State how many lines in the data below contain the string "pour". Reply with the number alone.

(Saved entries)
-*-

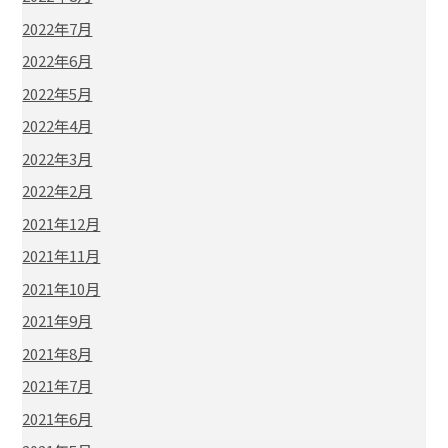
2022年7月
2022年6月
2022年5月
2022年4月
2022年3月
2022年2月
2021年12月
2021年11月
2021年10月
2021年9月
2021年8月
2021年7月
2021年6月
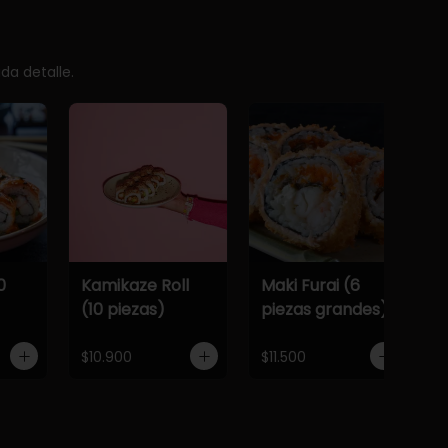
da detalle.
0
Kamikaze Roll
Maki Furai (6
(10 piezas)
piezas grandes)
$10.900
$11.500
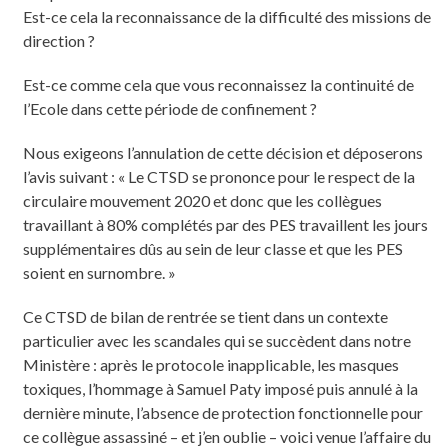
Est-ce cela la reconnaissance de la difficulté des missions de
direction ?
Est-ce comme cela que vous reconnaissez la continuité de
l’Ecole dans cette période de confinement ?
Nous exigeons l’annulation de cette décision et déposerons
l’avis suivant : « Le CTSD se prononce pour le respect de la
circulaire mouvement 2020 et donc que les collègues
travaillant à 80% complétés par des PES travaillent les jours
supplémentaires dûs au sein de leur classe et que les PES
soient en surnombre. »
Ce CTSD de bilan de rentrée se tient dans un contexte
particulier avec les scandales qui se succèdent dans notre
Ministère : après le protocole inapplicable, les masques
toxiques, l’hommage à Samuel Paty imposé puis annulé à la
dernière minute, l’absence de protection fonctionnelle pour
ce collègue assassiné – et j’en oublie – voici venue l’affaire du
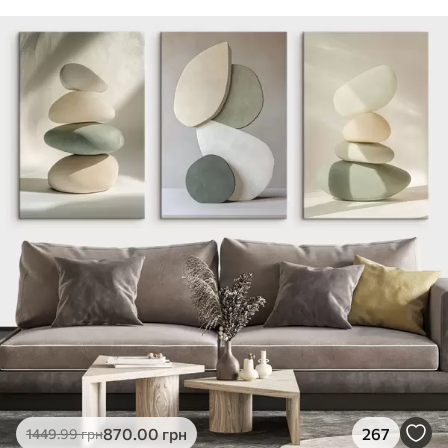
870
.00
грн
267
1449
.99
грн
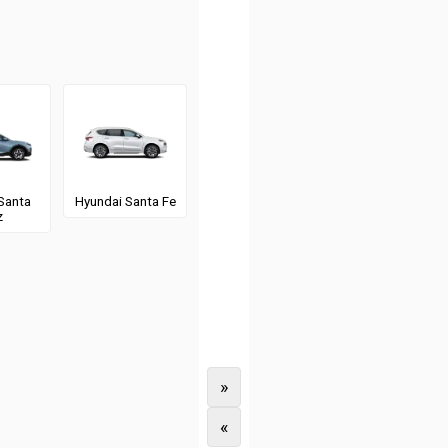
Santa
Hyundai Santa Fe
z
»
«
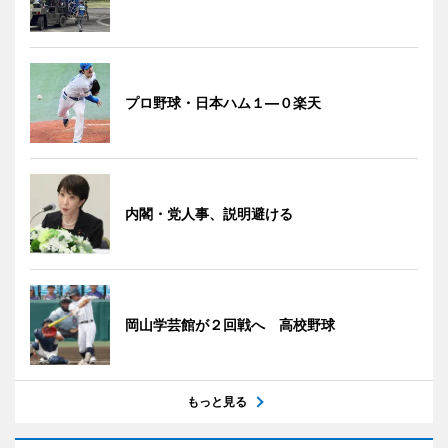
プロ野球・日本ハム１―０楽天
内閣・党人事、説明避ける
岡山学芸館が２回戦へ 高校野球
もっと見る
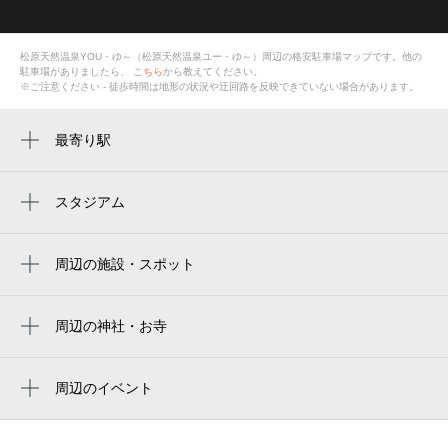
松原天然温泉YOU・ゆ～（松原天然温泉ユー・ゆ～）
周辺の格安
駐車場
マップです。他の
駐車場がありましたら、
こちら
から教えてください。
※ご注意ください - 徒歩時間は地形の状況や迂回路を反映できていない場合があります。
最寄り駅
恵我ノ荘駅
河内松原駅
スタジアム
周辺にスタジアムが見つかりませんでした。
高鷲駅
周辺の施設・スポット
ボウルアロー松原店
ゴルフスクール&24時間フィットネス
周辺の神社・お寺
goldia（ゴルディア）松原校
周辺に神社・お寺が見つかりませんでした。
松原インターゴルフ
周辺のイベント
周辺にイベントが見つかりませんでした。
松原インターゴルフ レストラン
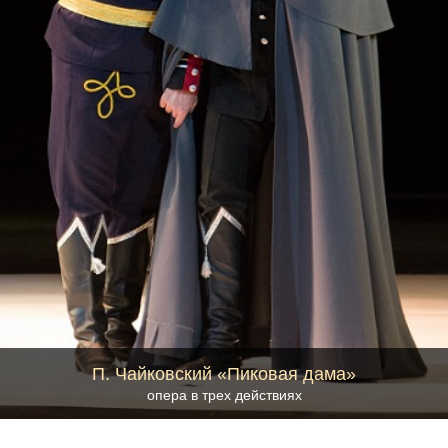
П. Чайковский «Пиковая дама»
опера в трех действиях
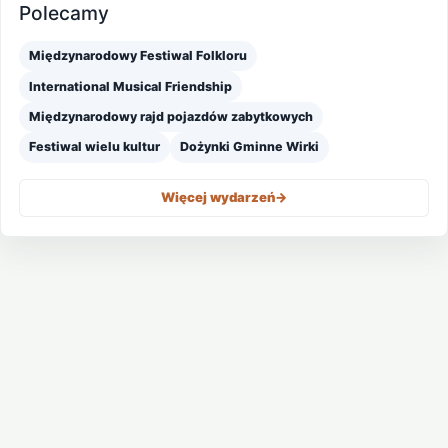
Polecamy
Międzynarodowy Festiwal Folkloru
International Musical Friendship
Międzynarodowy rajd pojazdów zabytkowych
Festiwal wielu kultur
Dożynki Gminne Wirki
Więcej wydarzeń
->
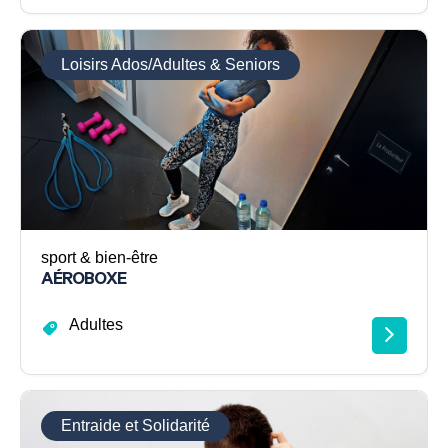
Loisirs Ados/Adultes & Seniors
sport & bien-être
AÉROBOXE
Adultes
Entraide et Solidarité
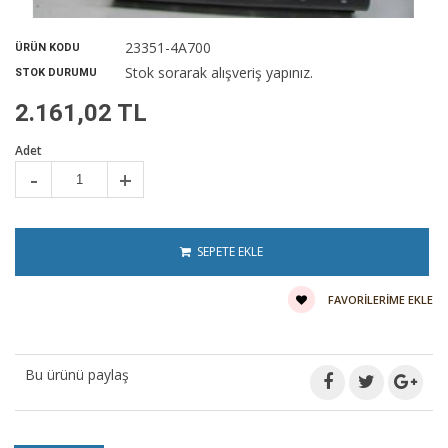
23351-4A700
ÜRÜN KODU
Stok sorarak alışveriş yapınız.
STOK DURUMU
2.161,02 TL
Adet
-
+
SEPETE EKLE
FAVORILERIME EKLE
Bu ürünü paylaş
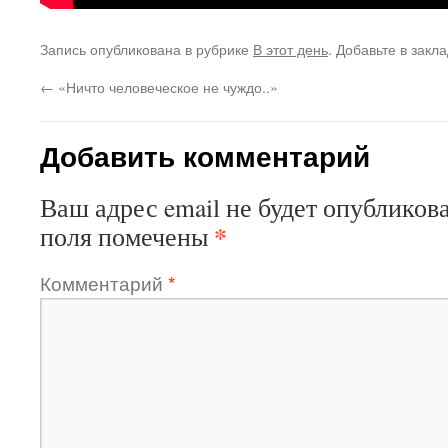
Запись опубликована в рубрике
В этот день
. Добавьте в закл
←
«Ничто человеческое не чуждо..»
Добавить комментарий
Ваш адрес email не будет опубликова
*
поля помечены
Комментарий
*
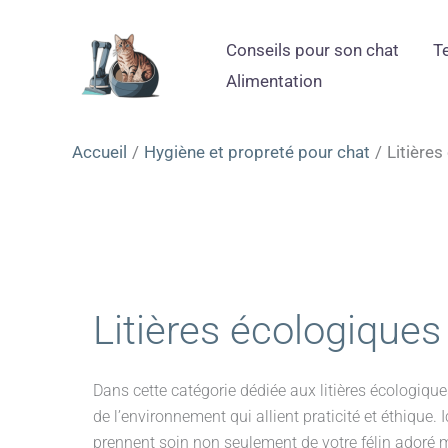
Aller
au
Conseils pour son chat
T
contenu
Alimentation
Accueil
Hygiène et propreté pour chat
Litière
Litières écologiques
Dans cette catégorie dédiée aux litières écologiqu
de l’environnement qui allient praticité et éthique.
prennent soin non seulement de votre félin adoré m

-*-

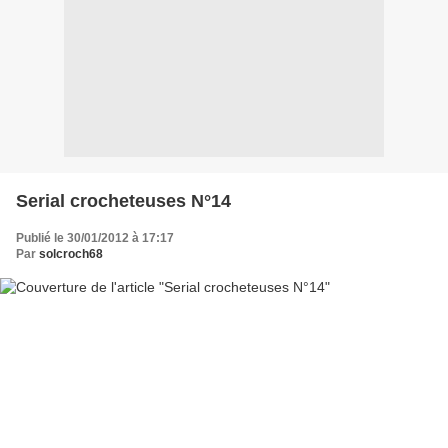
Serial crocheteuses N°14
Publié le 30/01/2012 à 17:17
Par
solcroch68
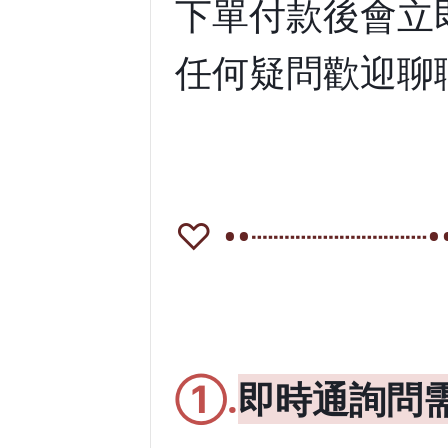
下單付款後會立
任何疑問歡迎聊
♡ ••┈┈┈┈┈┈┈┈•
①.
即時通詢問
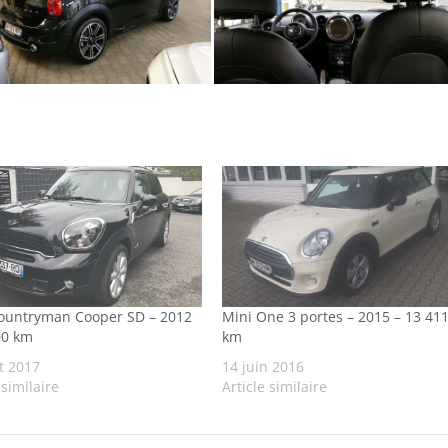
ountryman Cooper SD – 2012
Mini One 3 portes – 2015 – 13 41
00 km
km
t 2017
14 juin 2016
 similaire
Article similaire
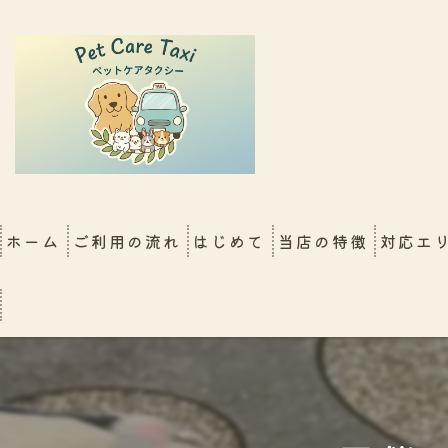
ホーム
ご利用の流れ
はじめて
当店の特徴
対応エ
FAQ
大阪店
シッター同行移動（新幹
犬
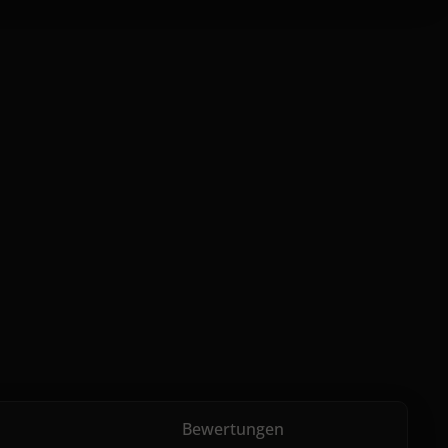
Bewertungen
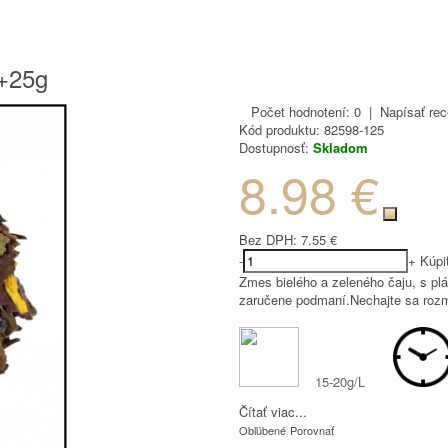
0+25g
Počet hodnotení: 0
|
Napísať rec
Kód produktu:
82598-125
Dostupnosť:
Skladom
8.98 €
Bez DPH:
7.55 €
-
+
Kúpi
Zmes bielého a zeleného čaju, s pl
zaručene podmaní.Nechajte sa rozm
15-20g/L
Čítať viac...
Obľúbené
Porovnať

-*-

> **Task response**
4